I'll whisper it in the wind so that it never leaves your ears.

Wednesday, January 29, 2014

From the mouth of trees.

I believe in you.

When I think of the genetics that formed your DNA and the skin protecting your muscles as they grasp your bones, I smile.

You're so perfect.

I promise to always remind you of how hard you are to put into words. I'll always stutter over myself when you're concerned...that I've come to terms with.

You're almost too much for me. Too much to take in. You're the letter A and Z at the same time, it all starts and ends with you. I tried to fill in the center with 24 other letters but they always seemed to be in the wrong order.

You're the number Pi. Except I like to think you start with 4, just because.

I once had a conversation with a tree and it was all centered around you. The tree told me to run and tell you my thoughts, I asked him to do it instead. He was firmly rooted in the idea that it wasn't his place.

Books tell me that certain ideas are meant to be shared while others are destined to live only in brains and journals. I'm convinced that you're neither of those because I've written about you in every book and wrapped every thought around you and put you into the ears of anyone that would listen.
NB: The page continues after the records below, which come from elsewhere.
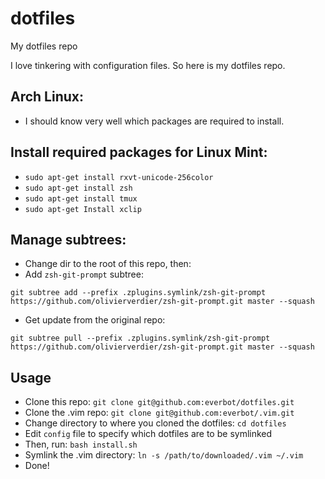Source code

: # dotfiles
My dotfiles repo

I love tinkering with configuration files. So here is my dotfiles repo.

## Arch Linux:
- I should know very well which packages are required to install.

## Install required packages for Linux Mint:

- `sudo apt-get install rxvt-unicode-256color`
- `sudo apt-get install zsh`
- `sudo apt-get install tmux`
- `sudo apt-get Install xclip`

## Manage subtrees:

- Change dir to the root of this repo, then:
- Add `zsh-git-prompt` subtree:

`git subtree add --prefix .zplugins.symlink/zsh-git-prompt https://github.com/olivierverdier/zsh-git-prompt.git master --squash`

- Get update from the original repo:

`git subtree pull --prefix .zplugins.symlink/zsh-git-prompt https://github.com/olivierverdier/zsh-git-prompt.git master --squash`

## Usage

- Clone this repo: `git clone git@github.com:everbot/dotfiles.git`
- Clone the .vim repo: `git clone git@github.com:everbot/.vim.git`
- Change directory to where you cloned the dotfiles: `cd dotfiles`
- Edit `config` file to specify which dotfiles are to be symlinked
- Then, run: `bash install.sh`
- Symlink the .vim directory: `ln -s /path/to/downloaded/.vim ~/.vim`
- Done!

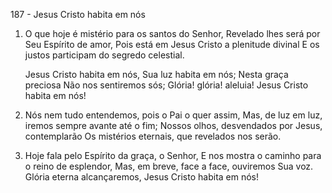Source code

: 187 - Jesus Cristo habita em nós

1. O que hoje é mistério para os santos do Senhor,
   Revelado lhes será por Seu Espírito de amor,
   Pois está em Jesus Cristo a plenitude divinal
   E os justos participam do segredo celestial.

   Jesus Cristo habita em nós,
   Sua luz habita em nós;
   Nesta graça preciosa
   Não nos sentiremos sós;
   Glória! glória! aleluia!
   Jesus Cristo habita em nós!

2. Nós nem tudo entendemos, pois o Pai o quer assim,
   Mas, de luz em luz, iremos sempre avante até o fim;
   Nossos olhos, desvendados por Jesus, contemplarão
   Os mistérios eternais, que revelados nos serão.

3. Hoje fala pelo Espírito da graça, o Senhor,
   E nos mostra o caminho para o reino de esplendor,
   Mas, em breve, face a face, ouviremos Sua voz.
   Glória eterna alcançaremos, Jesus Cristo habita em nós!
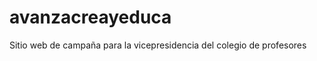avanzacreayeduca
================

Sitio web de campaña para la vicepresidencia del colegio de profesores
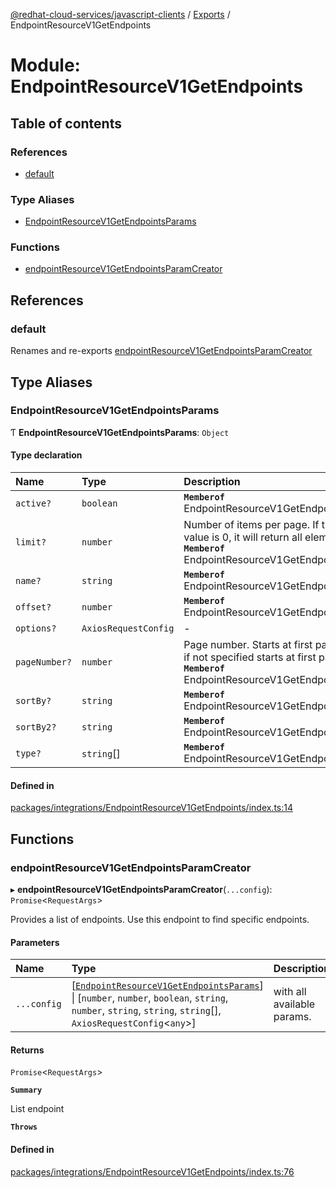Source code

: [@redhat-cloud-services/javascript-clients](../README.md) / [Exports](../modules.md) / EndpointResourceV1GetEndpoints

# Module: EndpointResourceV1GetEndpoints

## Table of contents

### References

- [default](EndpointResourceV1GetEndpoints.md#default)

### Type Aliases

- [EndpointResourceV1GetEndpointsParams](EndpointResourceV1GetEndpoints.md#endpointresourcev1getendpointsparams)

### Functions

- [endpointResourceV1GetEndpointsParamCreator](EndpointResourceV1GetEndpoints.md#endpointresourcev1getendpointsparamcreator)

## References

### default

Renames and re-exports [endpointResourceV1GetEndpointsParamCreator](EndpointResourceV1GetEndpoints.md#endpointresourcev1getendpointsparamcreator)

## Type Aliases

### EndpointResourceV1GetEndpointsParams

Ƭ **EndpointResourceV1GetEndpointsParams**: `Object`

#### Type declaration

| Name | Type | Description |
| :------ | :------ | :------ |
| `active?` | `boolean` | **`Memberof`** EndpointResourceV1GetEndpointsApi |
| `limit?` | `number` | Number of items per page. If the value is 0, it will return all element **`Memberof`** EndpointResourceV1GetEndpointsApi |
| `name?` | `string` | **`Memberof`** EndpointResourceV1GetEndpointsApi |
| `offset?` | `number` | **`Memberof`** EndpointResourceV1GetEndpointsApi |
| `options?` | `AxiosRequestConfig` | - |
| `pageNumber?` | `number` | Page number. Starts at first page (0), if not specified starts at first page. **`Memberof`** EndpointResourceV1GetEndpointsApi |
| `sortBy?` | `string` | **`Memberof`** EndpointResourceV1GetEndpointsApi |
| `sortBy2?` | `string` | **`Memberof`** EndpointResourceV1GetEndpointsApi |
| `type?` | `string`[] | **`Memberof`** EndpointResourceV1GetEndpointsApi |

#### Defined in

[packages/integrations/EndpointResourceV1GetEndpoints/index.ts:14](https://github.com/RedHatInsights/javascript-clients/blob/main/packages/integrations/EndpointResourceV1GetEndpoints/index.ts#L14)

## Functions

### endpointResourceV1GetEndpointsParamCreator

▸ **endpointResourceV1GetEndpointsParamCreator**(`...config`): `Promise`\<`RequestArgs`\>

Provides a list of endpoints. Use this endpoint to find specific endpoints.

#### Parameters

| Name | Type | Description |
| :------ | :------ | :------ |
| `...config` | [[`EndpointResourceV1GetEndpointsParams`](EndpointResourceV1GetEndpoints.md#endpointresourcev1getendpointsparams)] \| [`number`, `number`, `boolean`, `string`, `number`, `string`, `string`, `string`[], `AxiosRequestConfig`\<`any`\>] | with all available params. |

#### Returns

`Promise`\<`RequestArgs`\>

**`Summary`**

List endpoint

**`Throws`**

#### Defined in

[packages/integrations/EndpointResourceV1GetEndpoints/index.ts:76](https://github.com/RedHatInsights/javascript-clients/blob/main/packages/integrations/EndpointResourceV1GetEndpoints/index.ts#L76)
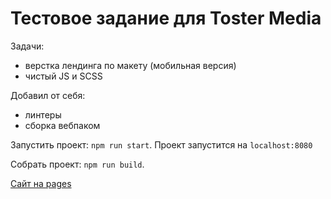# Тестовое задание для Toster Media

Задачи:
- верстка лендинга по макету (мобильная версия)
- чистый JS и SCSS

Добавил от себя:
- линтеры
- сборка вебпаком

Запустить проект: `npm run start`. Проект запустится на `localhost:8080`

Собрать проект: `npm run build`.

[Сайт на pages](https://artem-mit.github.io/Toster-test/)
I'm consumed by you, which some say isn't healthy. But I'm firmly tied to the idea that not every vice is an addiction.

You're my muse.

You're the rose colored glasses from which I view the world. I do everything with you in mind.

I pray that I never have to live in a world where you don't exist.

Jesus Christ...even your name gives me chills.

You're everything.





Tuesday, January 21, 2014

Gratitude.

I have come to terms with the fact that I don't deserve the things that I receive. I'm surrounded by beautiful people, in literally every single aspect of my life and I don't understand how this is realistic.

I wake up every morning and I breathe in the freshest air and as it fills my lungs and my brain processes being awake. I'm in awe...every moment that I'm alive I'm in awe of the fact that being alive is a blessing in itself but being alive and living the life I've lived, seeing the places I've seen, with the people I've been there with, my goodness I'm so undeserving.

This life is a privilege.It's not just something I deserve, like some entitled child instead it's something I've been blessed with despite my actions, my thoughts and at times my heart.

I could almost cry. As I sit here and think about it all, I could write books on the life that I probably deserve to have. Novels filled with words displaying what I'm actually entitled too, but instead I'm writing blogs and poems portraying this life. The life of a 24 year old, home schooled girl from Maryland, number six of seven children in her family, the dreamer that lacked follow through.

Yet, here I am. At the end of the day I'm just thankful and I hope I always remember where I came from so I can always appreciate where I am.